An ongoing challenge in oncology is the identification and elimination of treatment-resistant cells. Hypoxic cells, which are well-studied and treatment-resistant cells, are strongly associated with certain tumors, vascular diseases, and brain tissue regions afflicted by stroke. Diagnosis and treatment of such conditions may be enhanced by developing methods to determine the extent and degree of hypoxia in the affected tissues of individual patients.
The vascular endothelium is ideally situated to respond to changes in local oxygenation and mediate physiological and pathological vascular responses to hypoxia. The oxygenation state of the endothelial cells represents a useful biomarker for tumor growth and metastasis. Tumor vascularization may be an important factor influencing radiotherapy response, and hypoxic vasculature may attenuate the desired effects of therapy as well as stimulate unwanted signaling in disease. Vascular hypoxia is a phenomenon strongly associated with tumor vasculature. Endothelial cells may have a greater resistance to radiation under both aerobic and hypoxic conditions than tumor cells. A need exists for a method of detecting the presence of hypoxic cells associated with a tumor or surrounding vasculature within a patient in a predictable and non-invasive manner.

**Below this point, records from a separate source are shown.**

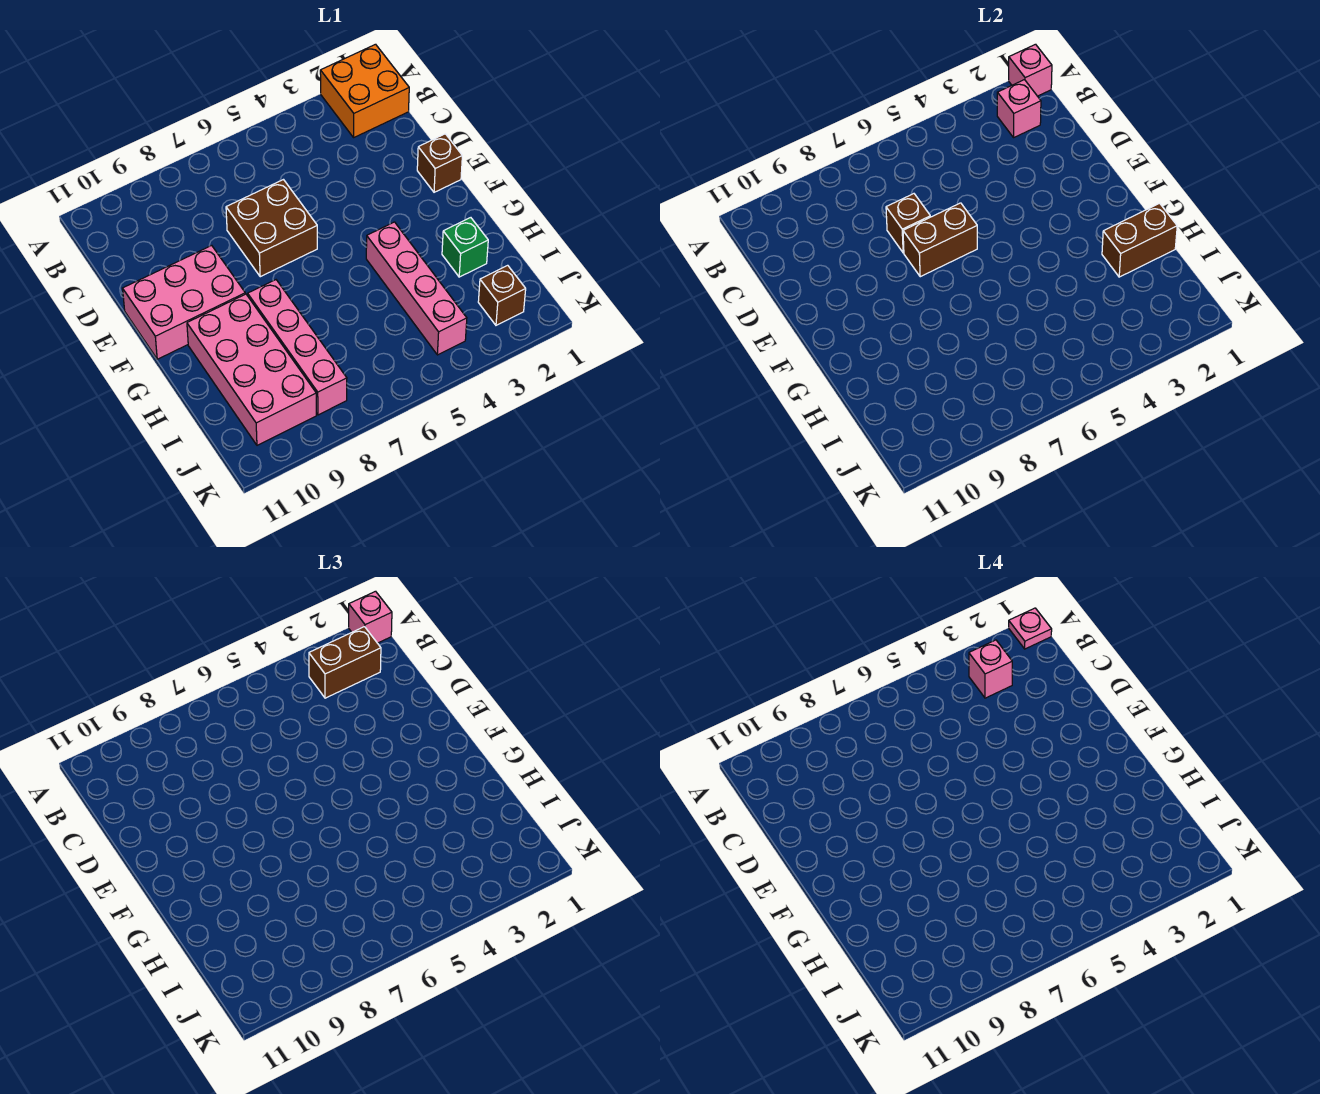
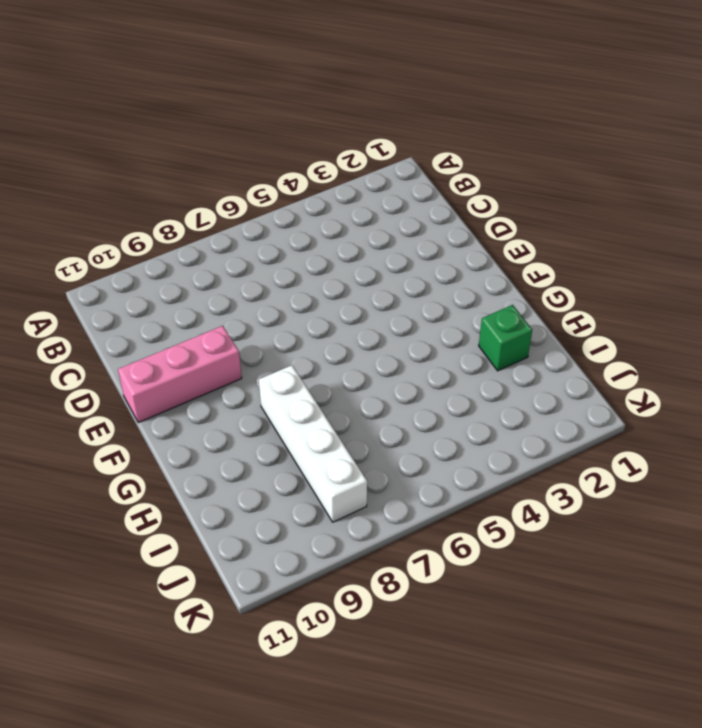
pink 1x3 brick [118,326,242,423] -> pink 2x3 brick [123,246,245,359]
white 1x4 brick [259,365,367,522] -> pink 1x4 brick [248,280,347,415]
none -> orange 2x2 brick [320,44,409,137]
none -> brown 2x2 brick [226,180,317,277]
none -> brown 1x1 brick [417,134,462,192]

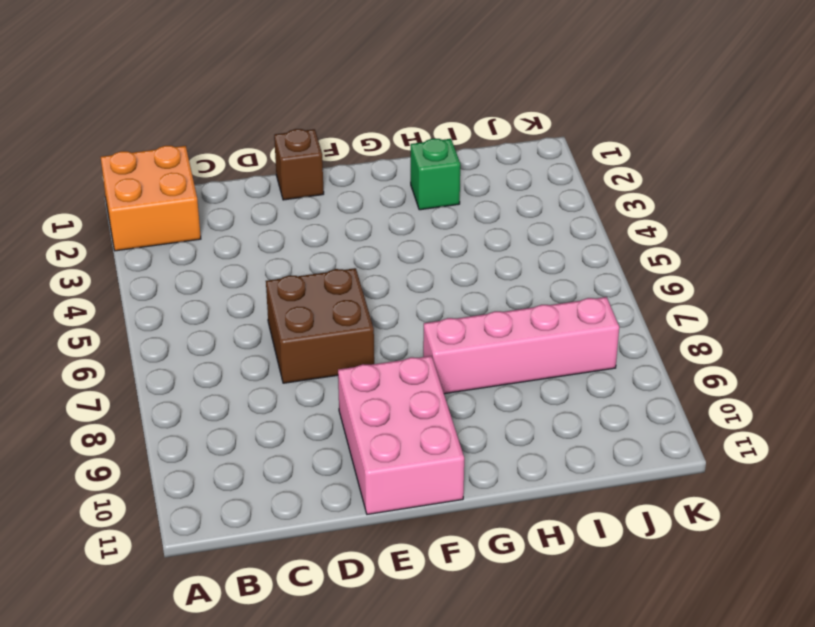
none -> pink 1x4 brick [366,222,467,355]
none -> pink 2x4 brick [187,294,316,445]
none -> brown 1x1 brick [478,265,526,325]

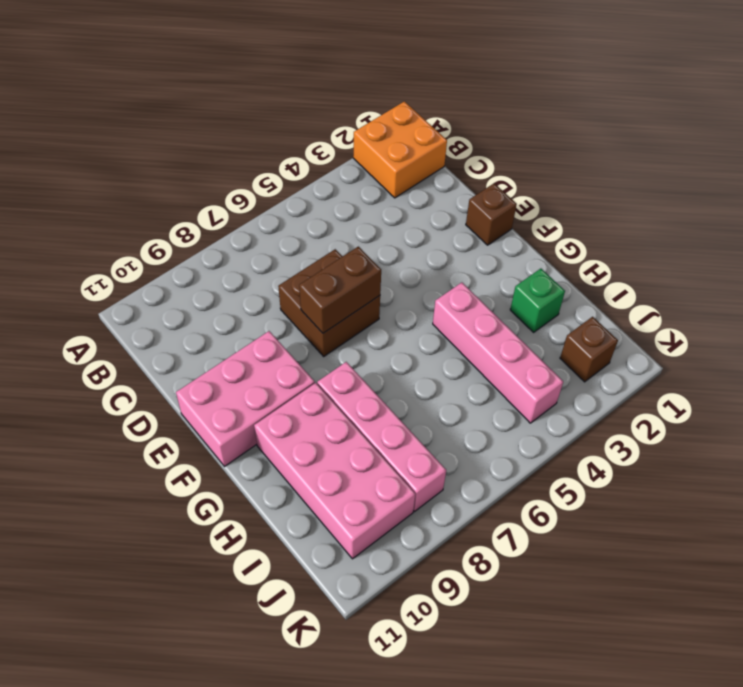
none -> pink 1x1 brick [1009,44,1052,96]
none -> pink 1x1 brick [997,80,1041,137]
none -> brown 1x1 brick [886,194,930,253]

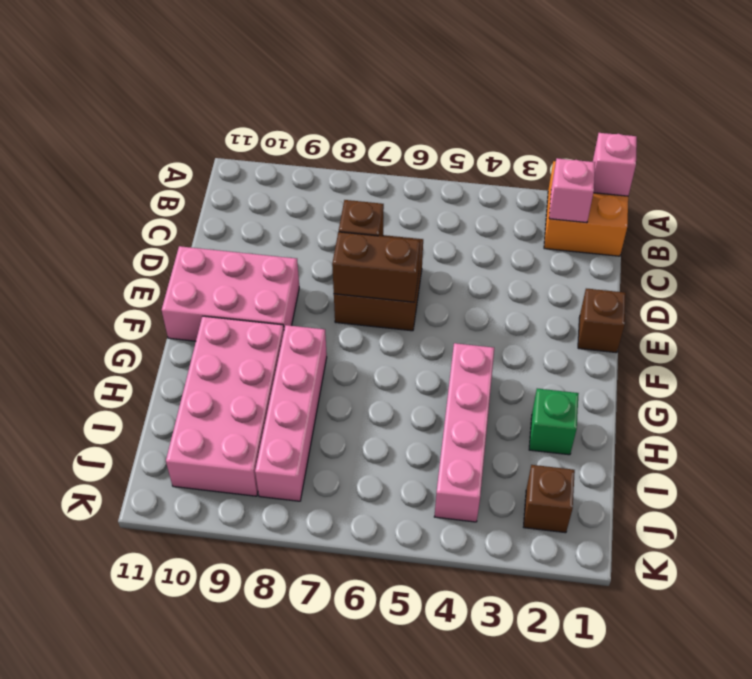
none -> brown 1x2 brick [1102,203,1177,277]
none -> pink 1x1 brick [349,591,392,643]
none -> brown 1x2 brick [309,627,381,698]

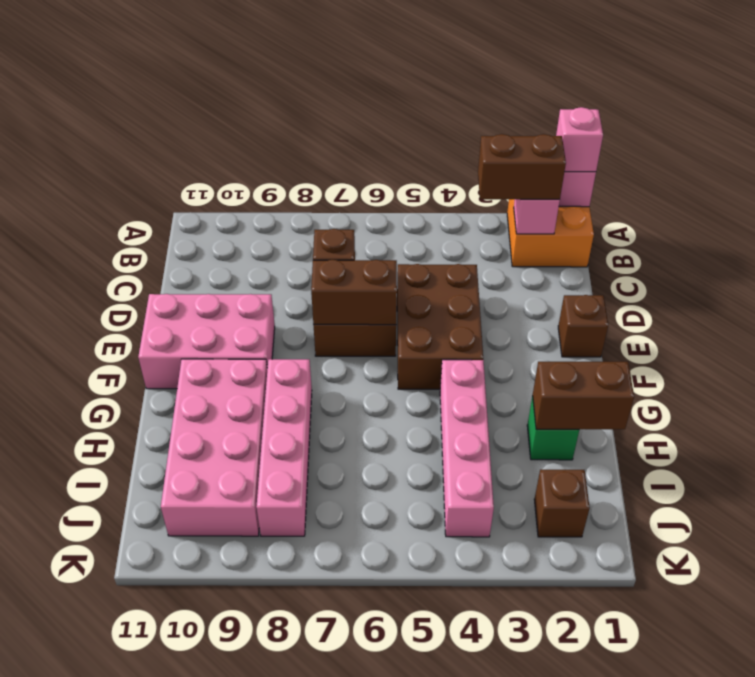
brown 2x3 brick [397,264,483,389] -> none
none -> pink 1x1 plate [1009,608,1052,649]
none -> pink 1x1 brick [969,640,1012,698]

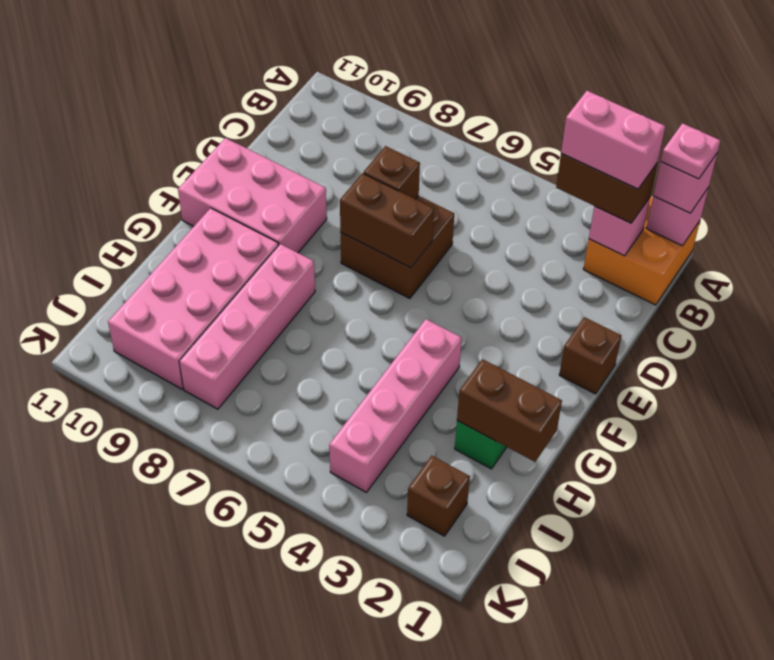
pink 1x2 brick [561,91,665,189] -> pink 1x1 brick [969,640,1012,698]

Such a method would provide diagnostic, therapeutic and treatment planning adjuvants for human cancer and other disease states, without the concomitant hazards associated with radioactivity.
Functionalized microbubbles have been developed that contain a selective binding compounds attached to the microbubble surface. The binding compound is designed to selectively bind to a hypoxia-targeting agent attached to the hypoxic cell. The microbubble composition further functions as a targeted contrast agent for the detection of hypoxic cells using imaging methods such as ultrasound, MRI, x-ray scattering, and PET. Each functionalized microbubble can be further functionalized to include at least one therapeutic compound either attached to the surface of the microbubble or contained within it.